A COLD FUTURE HOPE

James Meadows • November 29, 2016

Organ restorations and transplants are major medical events. Scientists and doctors continue to discover and refine techniques for tissue restoration and organ replacement. Currently, blood veins and valves can be frozen and then later surgically implanted into a patient. Organ transplants occur routinely, but the patient must take antirejection drugs for the organ to remain functional.

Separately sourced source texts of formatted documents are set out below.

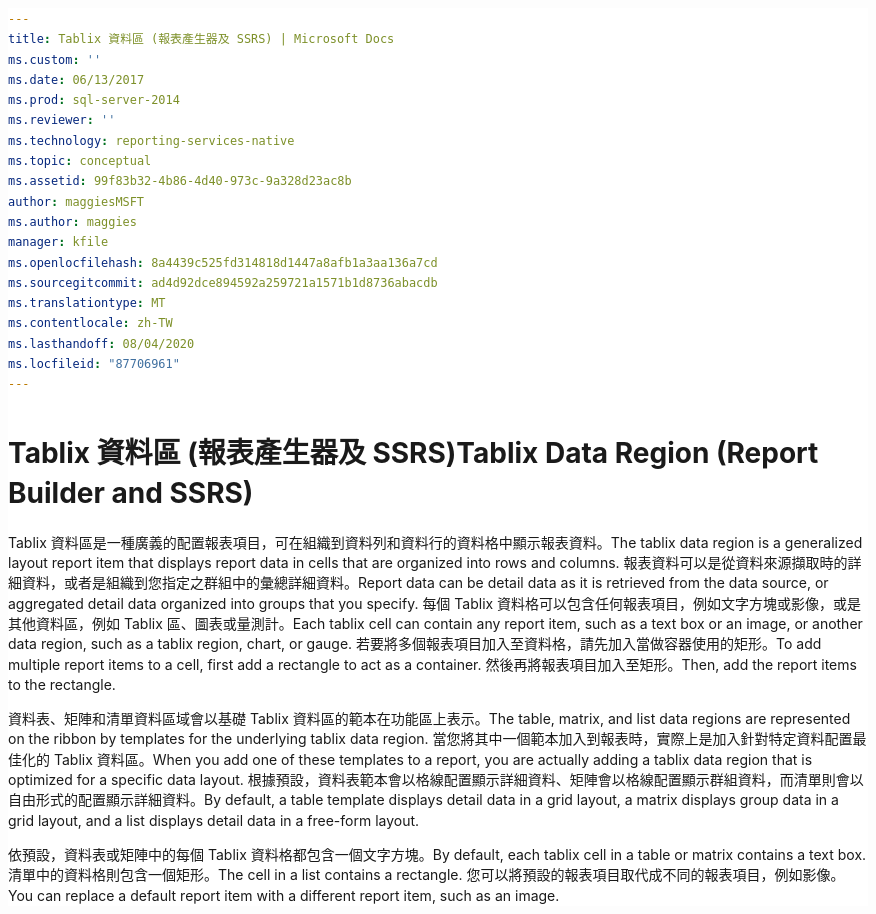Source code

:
 ```yaml
---
title: Tablix 資料區 (報表產生器及 SSRS) | Microsoft Docs
ms.custom: ''
ms.date: 06/13/2017
ms.prod: sql-server-2014
ms.reviewer: ''
ms.technology: reporting-services-native
ms.topic: conceptual
ms.assetid: 99f83b32-4b86-4d40-973c-9a328d23ac8b
author: maggiesMSFT
ms.author: maggies
manager: kfile
ms.openlocfilehash: 8a4439c525fd314818d1447a8afb1a3aa136a7cd
ms.sourcegitcommit: ad4d92dce894592a259721a1571b1d8736abacdb
ms.translationtype: MT
ms.contentlocale: zh-TW
ms.lasthandoff: 08/04/2020
ms.locfileid: "87706961"
---
```

# <a name="tablix-data-region-report-builder-and-ssrs"></a><span data-ttu-id="201fe-102">Tablix 資料區 (報表產生器及 SSRS)</span><span class="sxs-lookup"><span data-stu-id="201fe-102">Tablix Data Region (Report Builder and SSRS)</span></span>
  <span data-ttu-id="201fe-103">Tablix 資料區是一種廣義的配置報表項目，可在組織到資料列和資料行的資料格中顯示報表資料。</span><span class="sxs-lookup"><span data-stu-id="201fe-103">The tablix data region is a generalized layout report item that displays report data in cells that are organized into rows and columns.</span></span> <span data-ttu-id="201fe-104">報表資料可以是從資料來源擷取時的詳細資料，或者是組織到您指定之群組中的彙總詳細資料。</span><span class="sxs-lookup"><span data-stu-id="201fe-104">Report data can be detail data as it is retrieved from the data source, or aggregated detail data organized into groups that you specify.</span></span> <span data-ttu-id="201fe-105">每個 Tablix 資料格可以包含任何報表項目，例如文字方塊或影像，或是其他資料區，例如 Tablix 區、圖表或量測計。</span><span class="sxs-lookup"><span data-stu-id="201fe-105">Each tablix cell can contain any report item, such as a text box or an image, or another data region, such as a tablix region, chart, or gauge.</span></span> <span data-ttu-id="201fe-106">若要將多個報表項目加入至資料格，請先加入當做容器使用的矩形。</span><span class="sxs-lookup"><span data-stu-id="201fe-106">To add multiple report items to a cell, first add a rectangle to act as a container.</span></span> <span data-ttu-id="201fe-107">然後再將報表項目加入至矩形。</span><span class="sxs-lookup"><span data-stu-id="201fe-107">Then, add the report items to the rectangle.</span></span>  
  
 <span data-ttu-id="201fe-108">資料表、矩陣和清單資料區域會以基礎 Tablix 資料區的範本在功能區上表示。</span><span class="sxs-lookup"><span data-stu-id="201fe-108">The table, matrix, and list data regions are represented on the ribbon by templates for the underlying tablix data region.</span></span> <span data-ttu-id="201fe-109">當您將其中一個範本加入到報表時，實際上是加入針對特定資料配置最佳化的 Tablix 資料區。</span><span class="sxs-lookup"><span data-stu-id="201fe-109">When you add one of these templates to a report, you are actually adding a tablix data region that is optimized for a specific data layout.</span></span> <span data-ttu-id="201fe-110">根據預設，資料表範本會以格線配置顯示詳細資料、矩陣會以格線配置顯示群組資料，而清單則會以自由形式的配置顯示詳細資料。</span><span class="sxs-lookup"><span data-stu-id="201fe-110">By default, a table template displays detail data in a grid layout, a matrix displays group data in a grid layout, and a list displays detail data in a free-form layout.</span></span>  
  
 <span data-ttu-id="201fe-111">依預設，資料表或矩陣中的每個 Tablix 資料格都包含一個文字方塊。</span><span class="sxs-lookup"><span data-stu-id="201fe-111">By default, each tablix cell in a table or matrix contains a text box.</span></span> <span data-ttu-id="201fe-112">清單中的資料格則包含一個矩形。</span><span class="sxs-lookup"><span data-stu-id="201fe-112">The cell in a list contains a rectangle.</span></span> <span data-ttu-id="201fe-113">您可以將預設的報表項目取代成不同的報表項目，例如影像。</span><span class="sxs-lookup"><span data-stu-id="201fe-113">You can replace a default report item with a different report item, such as an image.</span></span>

Still very much in the science fiction realm, people on the far fringe of this work hope someday to be able to freeze an entire body prior to its fatal-disease-driven death. Once the cure for that disease has been discovered, the idea is to thaw out that frozen person and begin administering a disease treatment plan. Echoing back to the science fiction TV series, Lost In Space, astronauts could be placed into computer programmed “freezing tubes” and simply thawed out and resuscitated after their long intergalactic journey is completed.

The dreamy possibilities of course are as endless as the liquid nitrogen required. Some of the folks that work on this are eternal optimists. One in particular cracked me up. Danila Medvedev is a Russian transhumanist who cofounded the Moscow-based KrioRus, an organization dedicated to some of these fringe causes. Writing in Bloomberg Businessweek , Josh Dean summarizes the technicalities of the process and Medvedev’s attitude toward any perceived difficulties:

The best way to cryopreserve is to replace all the water in the body with a chemical that essentially turns the tissue into glass as it freezes. Vitrification, as the process is known, prevents the damage caused by ice crystals when a body is frozen in its natural state. But vitrification has its own flaw: No one knows how to reverse it. Medvedev describes this as a minor challenge. The important thing, he says, quoting American nanotechnologist Ralph Merkle, is that ‘information is not destroyed’ by freezing. They’ll work it out later.

To whatever degree these endeavors might be workable, it will be interesting and beneficial. In spite of your feelings about human mortality, much of the work in this field is based on established science. Yet that established science does not necessarily render it believable. Nevertheless, Medvedev and his cohorts hope to create new capabilities:

Further down the road is the possibility of short-term clinical freezing, in which a patient is placed into a temporary cryonic state to keep him or her alive while recovering from traumatic injuries, say, or during space travel. The military is looking at the former; NASA has begun some very preliminary studies on the latter.

This is all quite fascinating. However, in the meantime I would endorse maintaining all your personal health and safety protocols—physically, mentally, and spiritually. No one has any guarantee as to when that cold winter might arrive.